Mosonmagyaróvári TE
- Full name: Mosonmagyaróvári Torna Egylet
- Short name: MTE
- Founded: 1904; 122 years ago
- Ground: Wittmann Antal park
- Capacity: 4,000
- Manager: Ádám Weitner
- League: NB III
- 2023–24: NB II, 18th of 18 (relegated)
- Website: https://mte1904.hu/
| Home colours | Away colours |

= Mosonmagyaróvári TE =

Hungarian football club

Mosonmagyaróvári Torna Egylet are a Hungarian association football club from the town of Mosonmagyaróvár, who play in the Hungarian Nemzeti Bajnokság III (third tier).

==History==
Mosonmagyaróvári TE debuted in the 2016–17 Nemzeti Bajnokság II season of the Hungarian League.

On 7 March 2023, Csaba Horváth was sacked.

▶ [RECORDS SUPPLIED]:
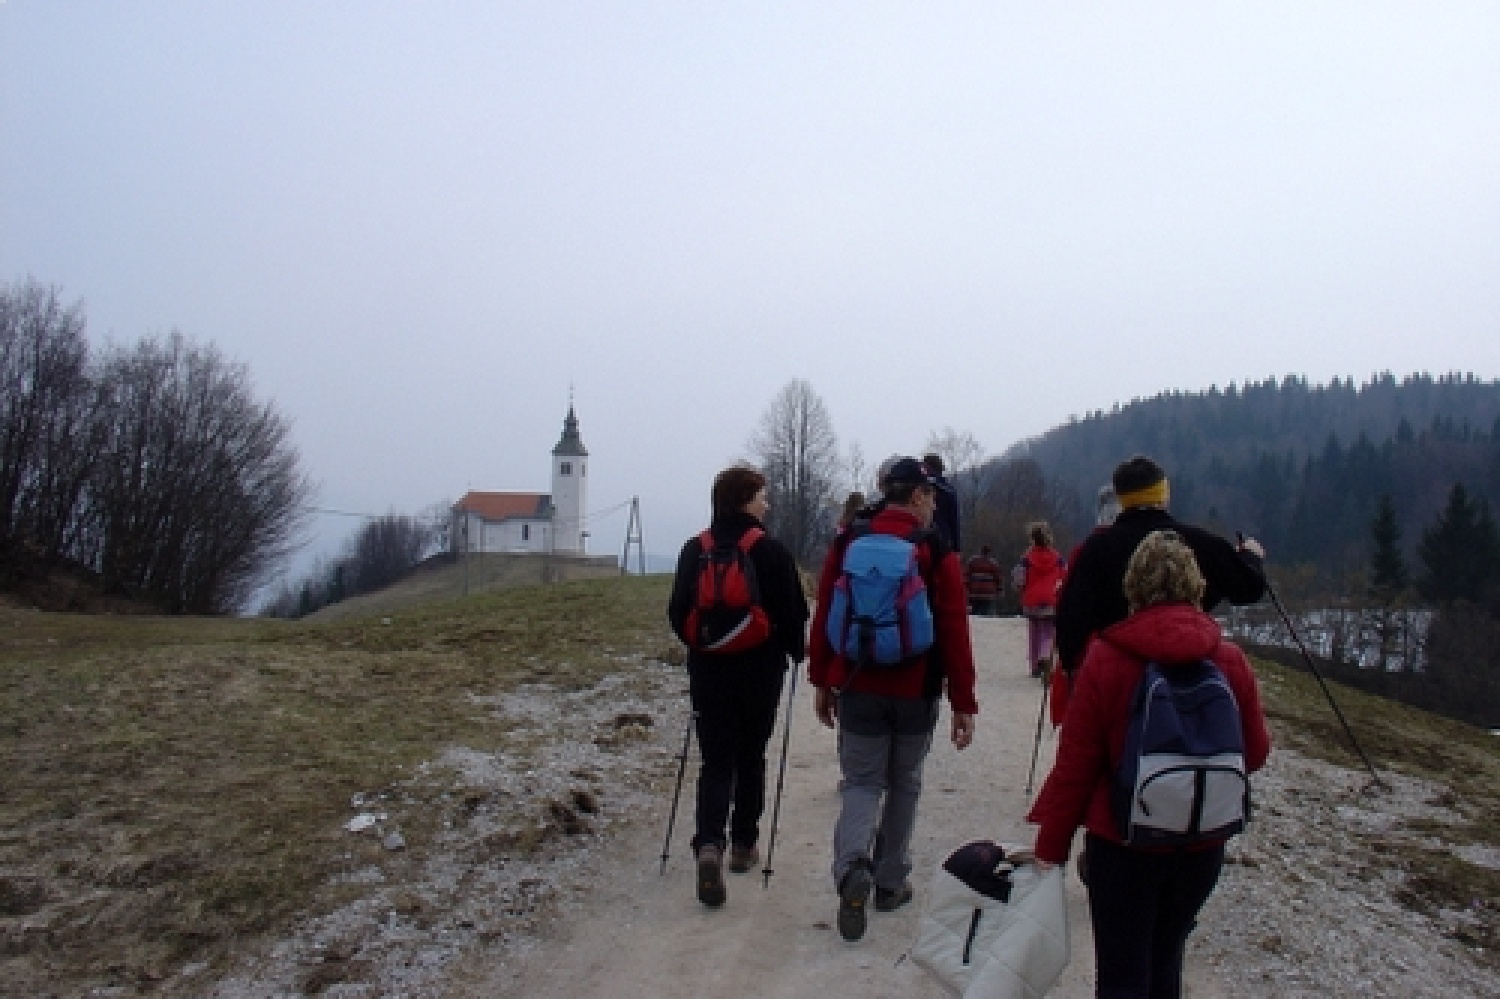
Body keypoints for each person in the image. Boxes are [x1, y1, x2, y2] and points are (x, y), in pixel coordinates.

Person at [1027, 530, 1272, 998]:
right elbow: (1254, 756)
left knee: (1122, 975)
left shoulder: (1106, 658)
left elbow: (1076, 768)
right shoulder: (1229, 660)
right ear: (1197, 585)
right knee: (1165, 965)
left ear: (1133, 588)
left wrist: (1049, 851)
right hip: (1201, 844)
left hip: (1123, 846)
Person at [807, 457, 979, 942]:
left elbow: (824, 614)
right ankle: (889, 881)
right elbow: (953, 629)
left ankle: (851, 869)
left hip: (858, 682)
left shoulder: (849, 539)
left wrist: (823, 678)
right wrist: (963, 701)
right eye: (931, 498)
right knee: (904, 782)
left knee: (861, 782)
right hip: (916, 688)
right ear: (920, 496)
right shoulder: (932, 547)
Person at [667, 465, 809, 908]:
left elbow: (677, 611)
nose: (766, 503)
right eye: (762, 496)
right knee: (751, 756)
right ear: (746, 501)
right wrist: (794, 653)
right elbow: (793, 612)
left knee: (715, 760)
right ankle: (745, 846)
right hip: (760, 672)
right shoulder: (770, 550)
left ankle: (709, 843)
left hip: (709, 672)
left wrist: (703, 644)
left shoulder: (697, 549)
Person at [1055, 455, 1267, 676]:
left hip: (1118, 672)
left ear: (1122, 498)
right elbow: (1249, 588)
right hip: (1190, 668)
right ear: (1163, 496)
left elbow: (1071, 620)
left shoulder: (1095, 549)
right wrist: (1251, 557)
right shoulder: (1200, 543)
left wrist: (1074, 669)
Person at [1015, 522, 1065, 677]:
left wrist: (1020, 587)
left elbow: (1019, 579)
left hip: (1032, 600)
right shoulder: (1057, 558)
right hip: (1051, 599)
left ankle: (1034, 665)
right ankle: (1045, 655)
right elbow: (1065, 575)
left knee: (1033, 633)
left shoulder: (1027, 558)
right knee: (1048, 632)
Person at [922, 452, 962, 553]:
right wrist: (957, 548)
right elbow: (954, 521)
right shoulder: (949, 490)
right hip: (944, 538)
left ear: (927, 467)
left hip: (923, 538)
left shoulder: (919, 487)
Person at [964, 544, 1004, 616]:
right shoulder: (993, 563)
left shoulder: (972, 561)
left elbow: (966, 575)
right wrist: (999, 590)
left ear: (980, 551)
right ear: (989, 552)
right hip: (988, 593)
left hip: (974, 591)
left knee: (973, 612)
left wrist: (966, 588)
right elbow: (998, 578)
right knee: (985, 613)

▶ [WHAT YOU SHOULD DO]: Print the whole Mosonmagyaróvári TE club profile word for word.

▶ [FINAL ANSWER]:
Mosonmagyaróvári TE
- Full name: Mosonmagyaróvári Torna Egylet
- Short name: MTE
- Founded: 1904; 122 years ago
- Ground: Wittmann Antal park
- Capacity: 4,000
- Manager: Ádám Weitner
- League: NB III
- 2023–24: NB II, 18th of 18 (relegated)
- Website: https://mte1904.hu/
| Home colours | Away colours |

= Mosonmagyaróvári TE =

Hungarian football club

Mosonmagyaróvári Torna Egylet are a Hungarian association football club from the town of Mosonmagyaróvár, who play in the Hungarian Nemzeti Bajnokság III (third tier).

==History==
Mosonmagyaróvári TE debuted in the 2016–17 Nemzeti Bajnokság II season of the Hungarian League.

On 7 March 2023, Csaba Horváth was sacked.